* **WHAT YOU SHOULD DO**: Resume the numbered passage on German and Chinese urban development, writing what follows its last sentence.

* **SELECTED TEXT**:
----

10. Decentralization

Unlike French or English spatial structure, German urbanization is characterized by decentralization and the relative autonomy of federal states. Subsequently, small cities do not become the hinterland of big cities but explore their own advantages with abundant cultural and social programs. Chinese cities need to give up branding activities or setting up flagship icons merely to attract investment, and instead find real intrinsic benefits as drivers of long-term development. Currently there are 105 city partnerships between Germany and China. The similarities and differences among them enable mutual learning, exchange, and perhaps complementary support. How can cities find out their intrinsic potential and be active in their own development? Can CITYMAKERS China – Germany help to draw potential partners together and identify similarities, differences, and potential fields of collaboration?

11. Urban metabolism

Like ecology systems and human beings, cities constantly absorb and discharge substances and energy. Carbon footprints are not just abstract numbers. Everything we eat, wear and use (even the internet) has a footprint: it comes from somewhere and eventually ends up somewhere. In China, a middle-class consumer group is becoming mainstream, following the modern Western lifestyle with a high energy footprint and high consumption. However, the traditional frugal and durable lifestyle is a virtue and can be made compatible with modern needs. How can a circular economy be realized? The Urban Farming incubator p. 26 of CITYMAKERS China – Germany searches for answers and translates them into action.

----

* **MATERIAL SHOWN**:
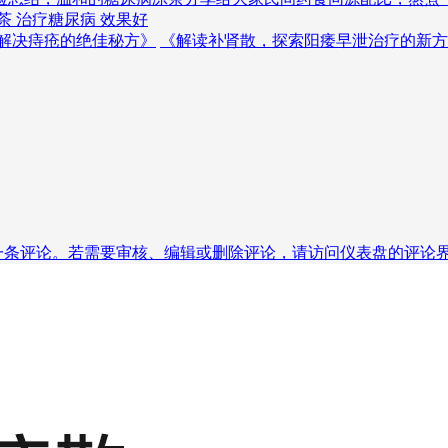
茶 治疗糖尿病 效果好
解决痔疮的绝佳秘方》
《解读补肾散，探索阳痿早泄治疗的新方
条评论。若需要审核、编辑或删除评论，请访问仪表盘的评论界面。评论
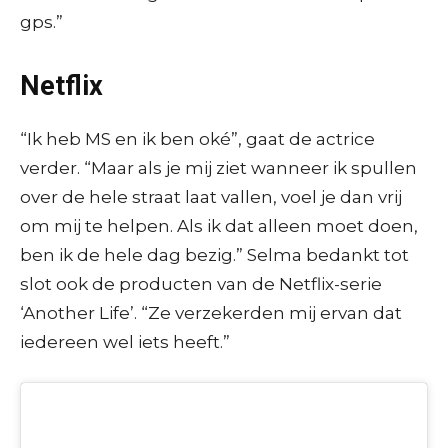
gps.”
Netflix
“Ik heb MS en ik ben oké”, gaat de actrice
verder. “Maar als je mij ziet wanneer ik spullen
over de hele straat laat vallen, voel je dan vrij
om mij te helpen. Als ik dat alleen moet doen,
ben ik de hele dag bezig.” Selma bedankt tot
slot ook de producten van de Netflix-serie
‘Another Life’. “Ze verzekerden mij ervan dat
iedereen wel iets heeft.”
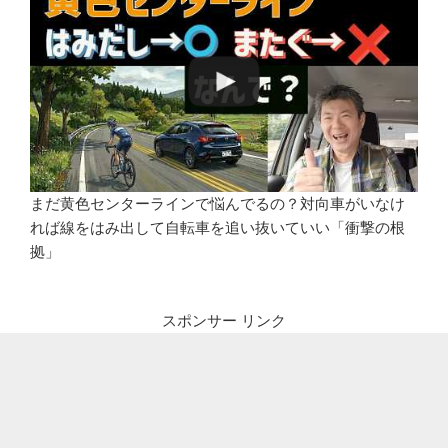
まだ黄色センターラインで悩んでるの？対向車がいなけ
れば線をはみ出して自転車を追い抜いていい「衝撃の根
拠」
スポンサー リンク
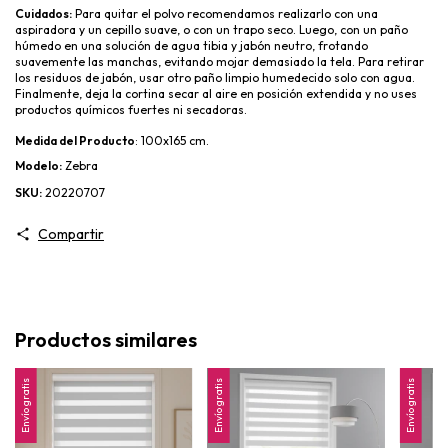
Cuidados:
 Para quitar el polvo recomendamos realizarlo con una 
aspiradora y un cepillo suave, o con un trapo seco. Luego, con un paño 
húmedo en una solución de agua tibia y jabón neutro, frotando 
suavemente las manchas, evitando mojar demasiado la tela. Para retirar 
los residuos de jabón, usar otro paño limpio humedecido solo con agua. 
Finalmente, deja la cortina secar al aire en posición extendida y no uses 
productos químicos fuertes ni secadoras.
Medida del Producto
: 100x165 cm. 
Modelo:
 Zebra
SKU:
 20220707
Compartir
Productos similares
Envío gratis
Envío gratis
Envío gratis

----

* **SOLVED PROBLEM**:
12. Concrete utopia

“A social contract for sustainability” was called for in the first WBGU (German advisory Counsel on Climate Change) factsheet in 2011. In other words, individuals and civil society groups, governments and the international community, business and science must take on shared responsibility for transformation. The potential of scientific advice is seen in “identifying policy options” through “analyzing complex information, offering integrated solutions, exploring opportunities and communicating results effectively.” We need options and visions – not utopia as an output of romanticism and ideology or a dystopia of technocracy. Instead, a “concrete utopia” that is not based on an actual or common framework but could be realized given the right framework and circumstances of collaboration among involved participants. CITYMAKERS China – Germany could engage in bridging theory and practice in this sense, finding models and supporting their realization in China and Germany.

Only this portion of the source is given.